Observers say the government is now getting back on board with the proposed tax changes to be made as part of a competitiveness agenda to be revealed in coming weeks.
Yasser al Ansary, chief executive of the Australian Private Equity and Venture Capital Association, says it is unlikely schemes like the Innovation Investment Funds or Commercialisation Australia will be revived as part of the competitiveness agenda.
The government has already indicated that it will not have a lot of money to throw at start-ups. But it has indicated that it is looking at ways to nurture industries in which Australia has a competitive advantage, such as resources and energy, agriculture and medical research — an approach advocated by the peak body for the country’s biggest companies, the Business Council of Australia.
Some companies — among them Freelancer and the winner and runner-up at the first Carnegie’s Den, Digivizer and Selera Labs, are convinced that hi-tech businesses can be built and run from Australia without having to move the headquarters abroad or sell big chunks of equity to Silicon Valley or London-based funders.
Selera Labs has landed contracts for major companies and government departments from a Wollongong base and wants to stay based there as it expands the business around the world.
Founder Michael Lawler says moving abroad can be a double-edged sword, with talented employees subjected to a battle for talent in places like Silicon Valley.

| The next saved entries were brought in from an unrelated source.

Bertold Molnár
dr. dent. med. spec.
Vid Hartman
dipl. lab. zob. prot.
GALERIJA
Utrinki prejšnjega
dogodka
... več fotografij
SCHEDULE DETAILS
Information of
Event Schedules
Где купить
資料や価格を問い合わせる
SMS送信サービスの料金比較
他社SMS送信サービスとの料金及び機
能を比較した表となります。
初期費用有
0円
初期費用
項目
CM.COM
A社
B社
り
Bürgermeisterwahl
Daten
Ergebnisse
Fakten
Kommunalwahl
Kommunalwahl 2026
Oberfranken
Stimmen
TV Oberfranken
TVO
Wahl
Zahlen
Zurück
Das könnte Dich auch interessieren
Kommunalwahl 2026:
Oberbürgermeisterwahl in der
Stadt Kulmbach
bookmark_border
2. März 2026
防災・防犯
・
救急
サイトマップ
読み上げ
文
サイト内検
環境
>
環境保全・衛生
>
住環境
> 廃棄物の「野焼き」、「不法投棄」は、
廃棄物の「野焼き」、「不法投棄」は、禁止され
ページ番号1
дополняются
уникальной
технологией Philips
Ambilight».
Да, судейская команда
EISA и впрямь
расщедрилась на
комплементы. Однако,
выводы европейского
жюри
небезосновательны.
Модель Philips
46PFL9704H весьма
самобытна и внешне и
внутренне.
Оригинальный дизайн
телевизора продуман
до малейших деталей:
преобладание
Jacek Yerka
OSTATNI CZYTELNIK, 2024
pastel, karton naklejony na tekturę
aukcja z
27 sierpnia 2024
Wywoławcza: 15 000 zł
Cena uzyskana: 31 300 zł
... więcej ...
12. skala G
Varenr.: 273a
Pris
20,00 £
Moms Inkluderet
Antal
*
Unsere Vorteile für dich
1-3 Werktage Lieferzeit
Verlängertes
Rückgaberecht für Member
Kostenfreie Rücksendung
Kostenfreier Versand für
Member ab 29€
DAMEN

One of Carnegie’s Den’s aims is to help develop the local innovation industry and keep companies in Australia.
Applications are open for the next two weeks, with eight finalists to be chosen on October 27. They will make their pitch to a panel of experts and a live audience, including potential funders, with the prize including a winner’s cheque, a year of mentoring from MH Carnegie and the chance of a significant investment to commercialise the business.
Carnegie says he is looking for companies with revenue and high growth prospects — rather than just good ideas with no track record.